Aus dem Vergleich dieser Bestandstreiber mit Best Practice-Prozessen und -strukturen lässt sich unmittelbar das weitere Verbesserungspotential ableiten. Um die Potentiale realistisch einzuschätzen, müssen sowohl die Umsetzbarkeit als auch das Risiko von gegenläufigen Auswirkungen berücksichtigt werden. Jede Verbesserungsmaßnahme muss auf ihren Einfluss auf Kundenzufriedenheit, Kosten und Cash hin analysiert werden. Speziell in Hinblick auf die Kunden aber auch strategische Lieferanten gilt es, die Strategie der Geschäftseinheit bzw. des gesamten Unternehmens zu berücksichtigen. Eine gemeinsame Bewertung der Vorschläge mit Vertretern aller beteiligten Funktionen führt zu einer abgestimmten Aktionsliste als Grundlage für eine koordinierte Umsetzung. (Abb. 2)
Erfolgsfaktoren & Nutzen
Ausschließlich auf kurzfristige Senkungsmaßnahmen fokussierte Programme erzielen keine nachhaltige Verbesserung der Gegebenheiten.

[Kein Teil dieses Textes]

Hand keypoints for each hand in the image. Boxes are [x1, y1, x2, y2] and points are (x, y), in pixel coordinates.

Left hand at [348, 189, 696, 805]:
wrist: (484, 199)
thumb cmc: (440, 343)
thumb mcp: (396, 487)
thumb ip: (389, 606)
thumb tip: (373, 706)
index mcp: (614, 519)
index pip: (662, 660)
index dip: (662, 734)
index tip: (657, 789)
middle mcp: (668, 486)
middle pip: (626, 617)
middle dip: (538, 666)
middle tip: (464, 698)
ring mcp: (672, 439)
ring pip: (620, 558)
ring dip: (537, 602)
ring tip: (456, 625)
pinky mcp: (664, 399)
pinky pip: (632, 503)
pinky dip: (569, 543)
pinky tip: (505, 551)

Der im dargestellten Ansatz in der ersten Phase notwendige erhöhte Aufwand, das Verständnis für diese Differenzierung zu erarbeiten, wird durch die zusätzlichen Potentiale der zweiten Phase mehr als kompensiert. Zudem wird dadurch der Jojo-Effekt nach Abschluss der ersten Phase weitgehend vermieden. Durch die damit erzielte Nachhaltigkeit muss die „Management Attention" nicht immer wieder auf Bestandsreduktionsprogramme fokussiert werden, sondern lässt sich auf andere, wertschöpfende Bereiche konzentrieren.

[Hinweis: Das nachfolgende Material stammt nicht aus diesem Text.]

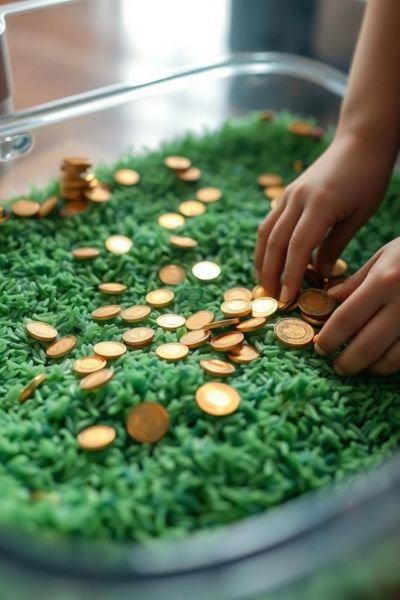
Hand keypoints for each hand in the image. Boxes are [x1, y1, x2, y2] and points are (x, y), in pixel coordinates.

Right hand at [254, 133, 391, 301]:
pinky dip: (266, 246)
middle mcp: (296, 199)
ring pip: (265, 233)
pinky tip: (270, 262)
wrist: (359, 141)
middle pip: (274, 242)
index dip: (289, 275)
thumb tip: (319, 274)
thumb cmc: (367, 178)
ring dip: (262, 262)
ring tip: (266, 285)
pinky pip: (269, 224)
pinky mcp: (286, 194)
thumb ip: (335, 246)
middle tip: (273, 299)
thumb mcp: (358, 216)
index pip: (297, 247)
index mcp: (319, 204)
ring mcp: (288, 195)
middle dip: (270, 273)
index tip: (287, 298)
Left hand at [314, 238, 399, 375]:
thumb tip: (329, 299)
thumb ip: (357, 280)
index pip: (346, 318)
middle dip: (346, 362)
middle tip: (336, 366)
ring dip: (371, 368)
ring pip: (392, 360)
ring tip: (359, 367)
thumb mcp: (386, 255)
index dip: (328, 338)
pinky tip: (384, 362)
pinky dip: (394, 364)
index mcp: (384, 281)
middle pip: (366, 346)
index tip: (318, 348)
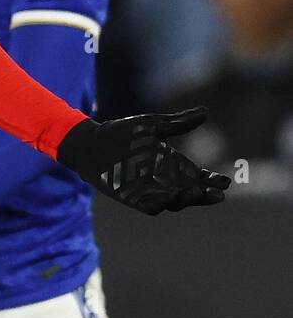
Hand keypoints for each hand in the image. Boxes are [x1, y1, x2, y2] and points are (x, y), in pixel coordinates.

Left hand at [57, 107, 229, 214]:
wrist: (92, 143)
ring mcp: (151, 191)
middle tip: (218, 193)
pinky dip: (162, 204)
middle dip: (205, 195)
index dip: (213, 181)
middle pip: (192, 193)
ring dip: (187, 200)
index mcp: (174, 165)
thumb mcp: (152, 126)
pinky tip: (170, 199)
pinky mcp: (134, 198)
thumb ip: (178, 123)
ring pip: (175, 202)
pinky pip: (152, 206)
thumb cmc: (123, 133)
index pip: (199, 177)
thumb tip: (205, 111)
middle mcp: (166, 181)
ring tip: (196, 192)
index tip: (226, 181)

Die Zielsetzung der Working Capital-Reduzierung führt über die Optimierung der Prozesse und Strukturen hinaus erfahrungsgemäß zu Performance-Verbesserungen in Bezug auf kürzere Durchlaufzeiten, eine höhere Agilität am Markt und mehr Transparenz, was wiederum zu weiteren Kosteneinsparungen und mehr Umsatz führt.